-------- PROVIDED DATA --------

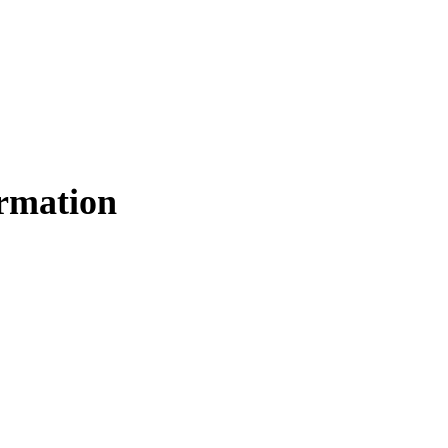
rmation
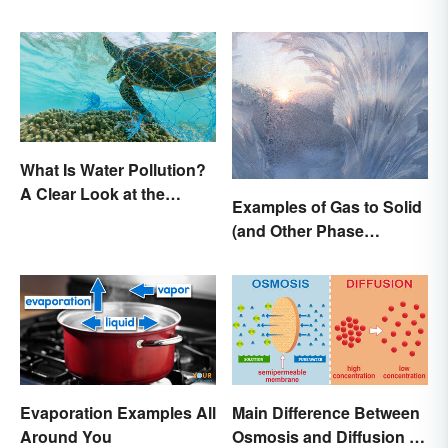
There a Difference?
What Is Water Pollution?
A Clear Look at the
Examples of Gas to Solid
Causes and Effects
(and Other Phase
Changes)
Evaporation Examples All
Main Difference Between
Around You
Osmosis and Diffusion in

--------

PROBLEM REQUIREMENTS — Repeat every entry above word for word, and include no pictures.

OUTPUT BELOW —
rmation
There a Difference?
What Is Water Pollution?
A Clear Look at the
Examples of Gas to Solid
Causes and Effects
(and Other Phase
Changes)
Evaporation Examples All
Main Difference Between
Around You
Osmosis and Diffusion in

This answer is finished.